La Chambre américaine des représentants a adopté mercredi 3 juin un texte ordonnant le retrait des troupes américaines dans la guerre contre l’Iran. Un texte qui revêt un caractère avant tout symbolique mais un camouflet pour Donald Trump qui a engagé son pays dans ce conflit hasardeux, ruineux et sans issue.
Le Congrès américain qui se rebiffe enfin contre les pouvoirs exorbitants du président des Etats-Unis ? « Qui ferait quelque chose d’aussi antipatriotique » ? Ainsi s’est indigné Donald Trump en réaction au texte ordonnant le retrait des troupes américaines dans la guerre contre l’Iran. Tout en insinuant que cette initiative perturbait les pourparlers en cours avec l’Etat islamique car les députés qui l’ont approuvé « savent bien où en sont les négociations», a-t-il précisé le 4 juin sur son réseau Truth Social en accusant au passage les députés démocrates de « préférer voir notre pays échouer plutôt que de m’accorder une nouvelle, parmi tant d’autres, victoire ».
Déclarations contradictoires
Donald Trump qui est pressé de trouver une porte de sortie, a déjà laissé entrevoir plusieurs fois ces derniers jours un accord proche, sans résultat tangible. Depuis le Bureau ovale, il a déclaré que les discussions avec Téhéran se déroulaient « très bien » et pourraient aboutir « ce week-end ». Il a même déclaré le jour même qu’il « aimerait rencontrer » Mojtaba Khamenei, considérant dans une interview au site du New York Post que le guide suprême iranien était réellement « impliqué » dans les décisions de Téhéran.
Pour sa part, le chef de la diplomatie américaine, Marco Rubio, a insisté mercredi lors d’une audition parlementaire sur le fait que les opérations militaires majeures contre l’Iran étaient terminées malgré les nouveaux affrontements entre l’Iran et les Etats-Unis.

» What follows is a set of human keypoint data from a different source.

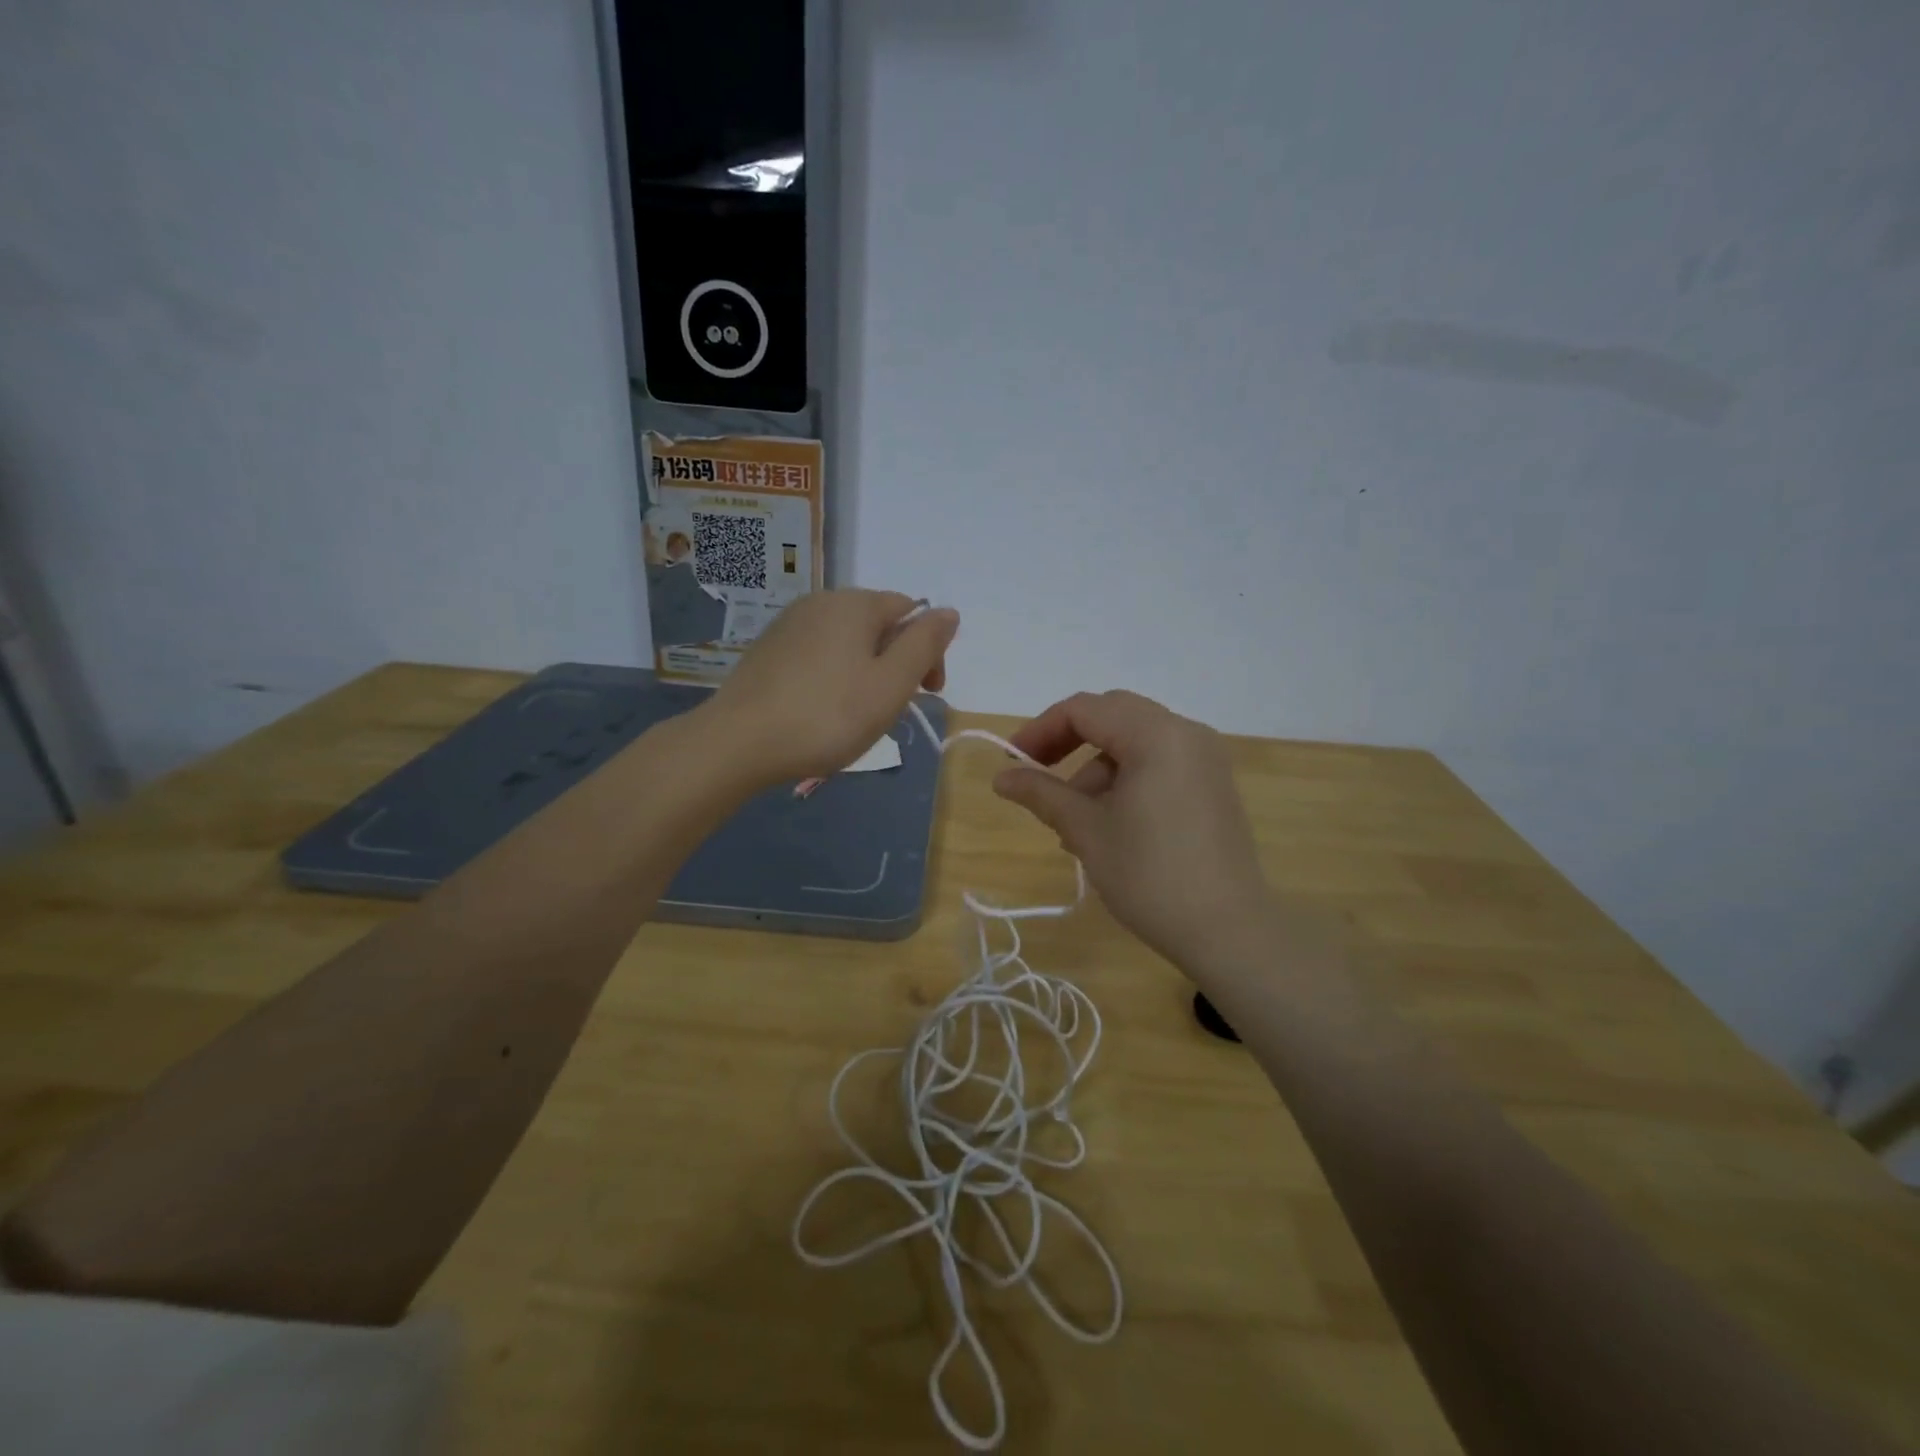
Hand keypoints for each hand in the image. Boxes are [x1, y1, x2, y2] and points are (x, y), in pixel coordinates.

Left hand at [704, 590, 958, 784]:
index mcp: (855, 604)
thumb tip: (948, 612)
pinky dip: (834, 676)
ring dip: (866, 672)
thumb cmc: (827, 715)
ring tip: (858, 715)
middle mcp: (821, 602)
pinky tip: (824, 710)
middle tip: (892, 710)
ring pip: (848, 642)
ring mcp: (790, 624)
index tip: (927, 694)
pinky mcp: (769, 650)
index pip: (911, 612)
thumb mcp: (890, 685)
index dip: (928, 652)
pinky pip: (819, 655)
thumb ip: (924, 645)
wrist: (739, 742)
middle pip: (879, 625)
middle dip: (896, 663)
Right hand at [994, 691, 1272, 970]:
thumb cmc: (1150, 875)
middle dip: (1069, 743)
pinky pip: (1159, 763)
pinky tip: (1110, 825)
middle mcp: (1186, 733)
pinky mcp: (1213, 785)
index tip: (1012, 762)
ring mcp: (1205, 759)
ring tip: (1074, 823)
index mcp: (1156, 734)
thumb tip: (1001, 778)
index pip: (1085, 710)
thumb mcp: (1086, 830)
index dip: (1041, 730)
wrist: (1228, 931)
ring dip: (1097, 769)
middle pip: (1113, 716)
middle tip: (1038, 777)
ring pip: (1135, 742)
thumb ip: (1041, 793)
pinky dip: (1126, 780)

« Nous ne menons plus de frappes soutenues en Iran pour affaiblir leurs forces armées, car l’opération Epic Fury est terminée », a-t-il déclaré après avoir assuré la veille lors d’une autre audition parlementaire que « la guerre était terminée ».
Mais l’optimisme des Américains a été douché par le ministre des Affaires étrangères iranien qui a affirmé mercredi soir qu’il n’y avait « aucun progrès tangible » dans les négociations avec les Etats-Unis pour mettre fin à la guerre au Moyen-Orient.
Une guerre « illégale et impopulaire »
C’est dans ce contexte d’incertitudes sur les négociations en cours entre les Etats-Unis et l’Iran que la résolution adoptée mardi 3 juin par les élus de la Chambre des représentants des Etats-Unis et s’appuyant sur la Constitution qui donne au Congrès le pouvoir exclusif de déclarer la guerre, a ordonné à l’administration Trump de cesser les hostilités en Iran. Et ce, faut-il le souligner, grâce aux voix de quatre députés républicains.
En effet, si la loi permet au président de déclencher des hostilités pour répondre à une menace imminente, elle exige qu’il obtienne l’autorisation du Congrès sous 60 jours. Mais début mai, Donald Trump est passé outre cette date limite en arguant que le conflit, débuté le 28 février par des frappes américaines et israéliennes, était terminé en raison du cessez-le-feu en cours.
Un argument contesté par les démocrates qui rétorquent que des forces américaines sont toujours engagées sur place pour faire respecter un blocus des ports iraniens.
« C’est un message fort et sans équivoque à l’adresse de Donald Trump de la part des Américains, Il est temps de mettre fin à cette guerre illégale et profondément impopulaire », ont déclaré les élus démocrates de la commission des affaires étrangères.
L’arme du veto présidentiel
Toutefois, cette résolution revêt un caractère avant tout symbolique et politique : pour s’imposer face au président, le Congrès aurait besoin d’une majorité des deux tiers dans les deux chambres afin de surmonter le veto présidentiel. Ce qui est politiquement très difficile, voire impossible aujourd’hui. D’ailleurs, une résolution similaire avait passé une étape-clé de procédure au Sénat à la fin de mai, et l’adoption à la chambre haute pourrait avoir lieu dès cette semaine.
Mais, même en cas d’adoption par les deux chambres du Congrès après la navette parlementaire, Donald Trump posera sans doute son veto pour empêcher la promulgation du texte. Retour à la case départ.
Cependant, le texte adopté mercredi dernier et qui vise en réalité à réaffirmer l’autorité du pouvoir législatif sur cette question face au pouvoir exécutif, représente un camouflet pour Donald Trump qui a engagé les Etats-Unis, sans l’aval du Congrès, dans un bourbier dont il a du mal à se sortir.